[Buddha-l] Re: Christian meditation and eastern symbolism

Joy Vriens joy.vriens at nerim.net
Sat Nov 19 03:04:50 MST 2005


Hi Michael,

>     Joy, is meditation in silence possible - beyond the artifices of
>     music, speech, and thought?

Difficult question. We can always look at what happens during 
meditation, but meditation always happens in a context. To allow the 
possibility of syncretism, one would have to focus on silent meditation 
without an active engagement in thoughts, images and concepts. Is the 
output of silent meditation in that case independent of the input of 
everything that lead up to it?

I recently read yet another old stuffy book "Les grands mystiques 
chrétiens" (the ones I prefer) by Henri Delacroix. It was a historical 
and psychological study on some great Christian mystics (Theresea 
d'Avila, Madame Guyon, Suso). He only picked those mystics that wrote 
themselves about their personal experiences in order to have first hand 
access to their experience and their interpretation of it. 
Unsurprisingly, it turns out that the experiences are very much 
dependent on the thoughts and beliefs of the experiencees, their 
personal background, the general framework in which the experience took 
place and the post-experience processing in order to make it fit in with 
the general framework. In some periods, the latter was of vital 
importance in the literal sense of the word... E.g. Suso had become very 
careful in his phrasing after what happened to his teacher Eckhart.

La mystique sauvage by Michel Hulin, is an attempt to isolate the 
oceanic feeling from a religious background, by studying descriptions of 
experiences by non religious authors that could be considered as cases 
of oceanic feeling. If thoughts, images and concepts are dropped, 
boundaries fade away, and whatever is felt can only be "oceanic", i.e. 
without boundaries. But as any experience, it can't stand on its own, it 
has a setting.

Is the experience one of pure being and can pure being be isolated from 
"artifices"? I am not sure but the question seems to keep my interest.

>     Do we need to retreat to the monastery
>     to find it?

No, but some sort of silence is needed.

> If we try to control or master the mind to find that
>     place of emptiness, are we not exerting a force, pushing the mind to
>     work, to cause brain wave interference patterns that disturb the
>     calm water of our potential stillness?

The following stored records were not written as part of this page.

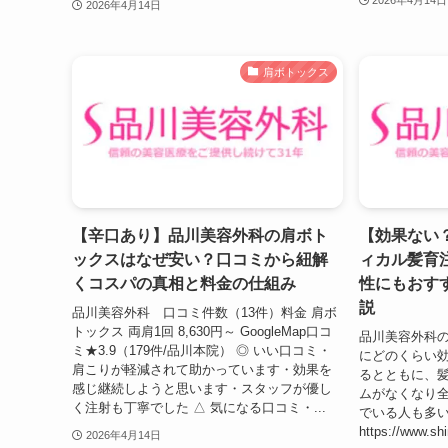
2026年4月14日
肩ボトックス
【辛口あり】品川美容外科の肩ボト
【効果ない
ックスはなぜ安い？口コミから紐解
ィカル髪育
くコスパの真相と料金の仕組み
性にもおす
説
品川美容外科 口コミ件数（13件）料金 肩ボ
トックス 両肩1回 8,630円～ GoogleMap口コ
品川美容外科
ミ★3.9（179件/品川本院） ◎ いい口コミ・
にどのくらい効
肩こりが軽減されて助かっています・効果を
るとともに、
感じ継続しようと思います・スタッフが優し
ムがなくなり
く注射も丁寧でした △ 気になる口コミ・...
でいる人も多い
https://www.
2026年4月14日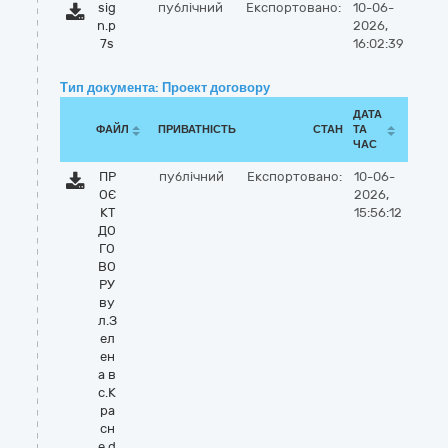
sig
публічний
Експортовано:
10-06-
n.p
2026,
7s
16:02:39
Тип документа: Проект договору
ДАТА
ФАЙЛ
ПРИВАТНІСТЬ
СТАН
ТА
ЧАС
ПР
публічний
Експортовано:
10-06-
ОЄ
2026,
КТ
15:56:12
ДО
ГО
ВО
РУ
ву
л.З
ел
ен
а в
с.К
ра
сн
е.d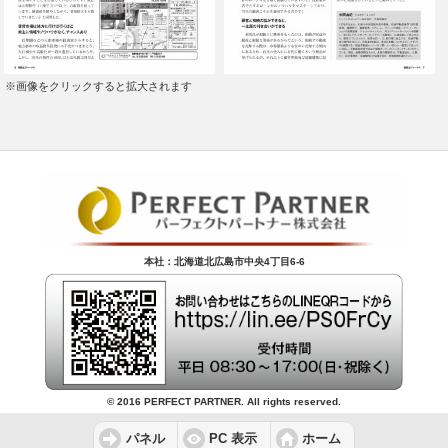
※画像をクリックすると拡大されます
本社：北海道北広島市中央4丁目6-6
© 2016 PERFECT PARTNER. All rights reserved.
パネル
PC 表示
ホーム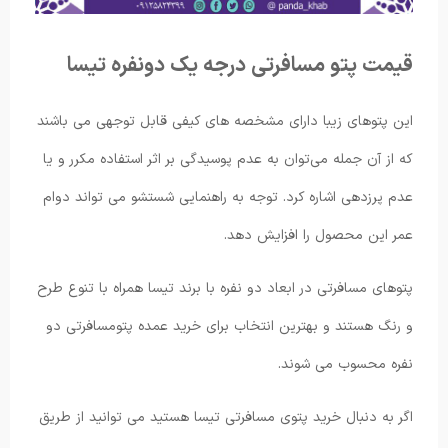
قیمت پتو مسافرتی درجه یک دونفره تیسا
این پتوهای زیبا دارای مشخصه های کیفی قابل توجهی می باشند
که از آن جمله می‌توان به عدم پوسیدگی بر اثر استفاده مکرر و یا
عدم پرزدهی اشاره کرد. توجه به راهنمایی شستشو می تواند دوام
عمر این محصول را افزایش دهد.
پتوهای مسافرتی در ابعاد دو نفره با برند تیسا همراه با تنوع طرح
و رنگ هستند و بهترین انتخاب برای خرید عمده پتومسافرتی دو
نفره محسوب می شوند.
اگر به دنبال خرید پتوی مسافرتی تیسا هستید می توانید از طریق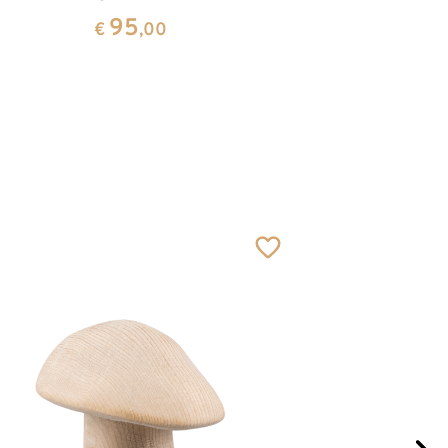
95
€
,00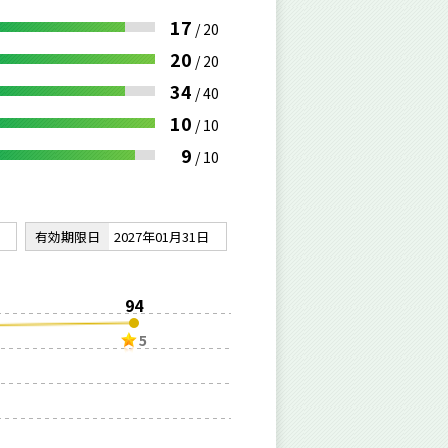
17
/
20
20
/
20
34
/
40
10
/
10
9
/
10
有効期限日
2027年01月31日
94
5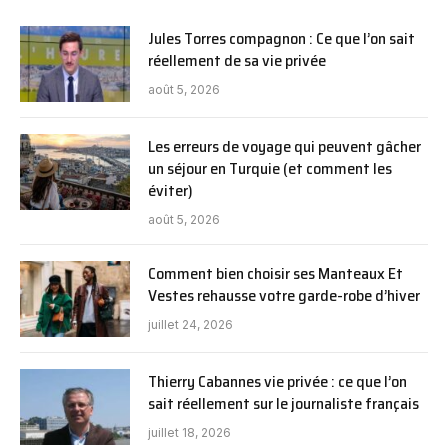
Jules Torres compagnon : Ce que l’on sait
réellement de sa vie privée
août 5, 2026
Les erreurs de voyage qui peuvent gâcher
un séjour en Turquie (et comment les
éviter)
août 5, 2026
Comment bien choisir ses Manteaux Et
Vestes rehausse votre garde-robe d’hiver
juillet 24, 2026
Thierry Cabannes vie privée : ce que l’on
sait réellement sur le journaliste français
juillet 18, 2026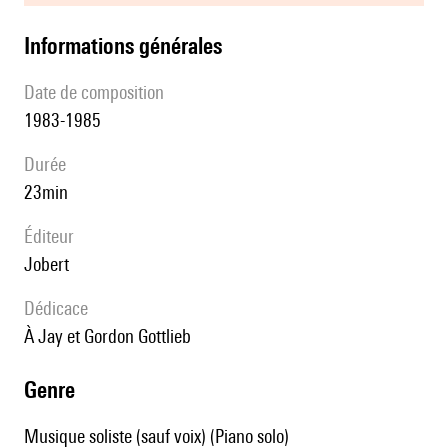
informations générales
date de composition
1983-1985
durée
23min
éditeur
Jobert
Dédicace
à Jay et Gordon Gottlieb
genre
Musique soliste (sauf voix) (Piano solo)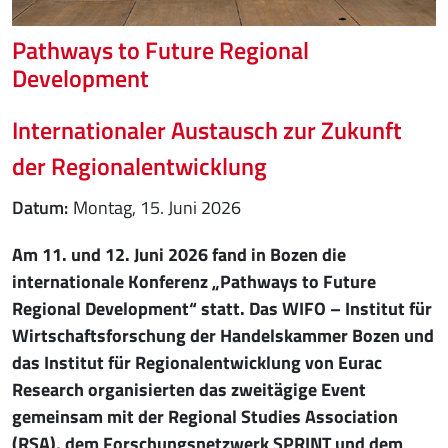
Pathways to Future Regional
Development
Internationaler Austausch zur Zukunft
der Regionalentwicklung
Datum
Montag, 15. Juni 2026
Am 11. und 12. Juni 2026 fand in Bozen die
internationale Konferenz „Pathways to Future
Regional Development“ statt. Das WIFO – Institut für
Wirtschaftsforschung der Handelskammer Bozen und
das Institut für Regionalentwicklung von Eurac
Research organisierten das zweitägige Event
gemeinsam mit der Regional Studies Association
(RSA), dem Forschungsnetzwerk SPRINT und dem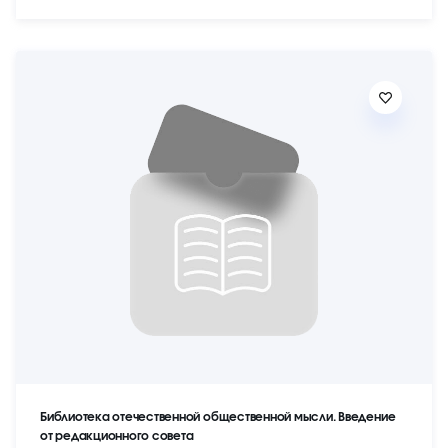
Библиотека отечественной общественной мысли. Введение
от редакционного совета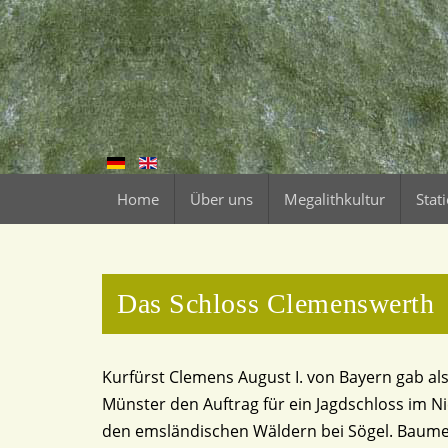
Home
Über uns
Megalithkultur
Stat
Das Schloss Clemenswerth
Kurfürst Clemens August I. von Bayern gab al
Münster den Auftrag für ein Jagdschloss im Ni
den emsländischen Wäldern bei Sögel. Baume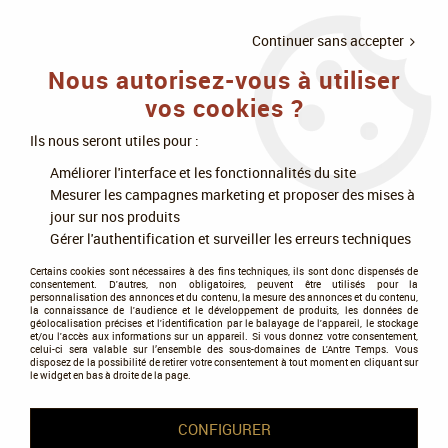
LIVRAISON
À PARTIR DE 75€
4X SANS
•
OFFERTE
D'ACHAT
FRAIS
Continuer sans accepter
Nous autorisez-vous à utiliser
0
vos cookies ?
Ils nous seront utiles pour :
Accueil
>
Jeux de société
>
Jeux d'ambiance
>
Des chiffres et des lettres
Améliorer l'interface et les fonctionnalités du site
Mesurer les campagnes marketing et proposer des mises à
Des chiffres et des lettres
jour sur nos produits
Gérer l'authentification et surveiller les erreurs techniques
Certains cookies sont nécessaires à des fins techniques, ils sont donc dispensés de
consentement. D'autres, non obligatoires, peuvent être utilisés pour la
personnalisation des annonces et du contenu, la mesure des annonces et du contenu,
la connaissance de l'audience et le développement de produits, les données de
géolocalisation précises et l'identification par le balayage de l'appareil, le stockage
et/ou l'accès aux informations sur un appareil. Si vous donnez votre consentement,
Tous nos produits de la gamme
celui-ci sera valable sur l’ensemble des sous-domaines de L'Antre Temps. Vous
disposez de la possibilité de retirer votre consentement à tout moment en cliquant sur
le widget en bas à droite de la page.
TRIER & FILTRER
CONFIGURER
47 articles sur
47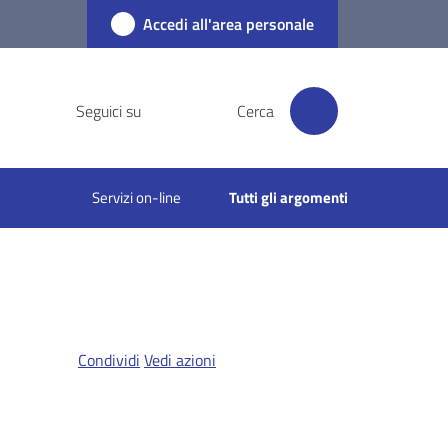
Accedi all'area personale
Seguici su
Cerca
Servizi on-line
Tutti gli argomenti
Condividi
Vedi azioni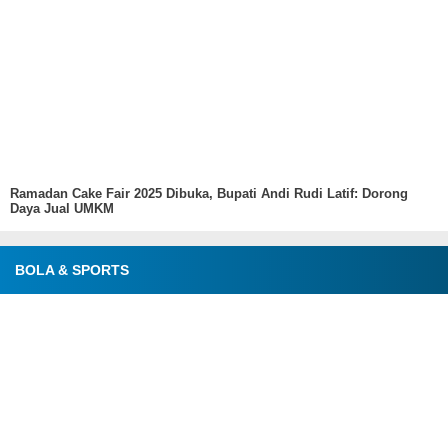
Ramadan Cake Fair 2025 Dibuka, Bupati Andi Rudi Latif: Dorong
Daya Jual UMKM
BOLA & SPORTS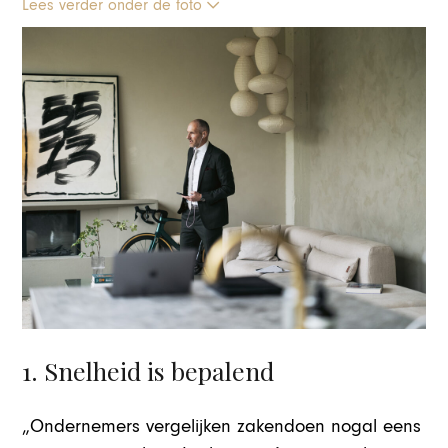
Lees verder onder de foto
1. Snelheid is bepalend
„Ondernemers vergelijken zakendoen nogal eens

Dropping the very wish to act in vue of a result, desinterested action, 
action free from the 3 spheres, non-action etc., including the artifices 
as manifestations of the stillness, the concept of stillness in motion 
etc. are all tricks to want to achieve something without really wanting 
it.

>  What good are dreams? They
>     only wake us out of silence!

Perhaps accepting non-silence would make another good trick :-) Tantrism 
tried that one but in such ritualised forms, that the ritualism took over.

> How can we even begin to understand the
>     silence before the dreams began? "A seeker of silence am I" Khahil
>     Gibran.  There may be no science of silence.

Perhaps it's like with philosophy, we can only seek wisdom. Perhaps only 
moments of wisdom and moments of silence are possible and we should 
happily accept those that are without it.

>     Yes I believe in a "unique au monde" inner spiritual voice that
>     unites us all impersonally -as a way that cannot be named - one
>     cosmic breath that bespeaks us to follow most unwittingly, a path
>     mapped out by gurus, mystics, priests, potentiates, charlat! tans,
>     marchbanks, fools, saints, poets, theosophists and lamas - all on
>     blind trust.  Elephants in the dark.

Nicely said, thanks. I try to see all religious affirmations as 
projects, dreams, instead of focussing on their reality, feasibility etc.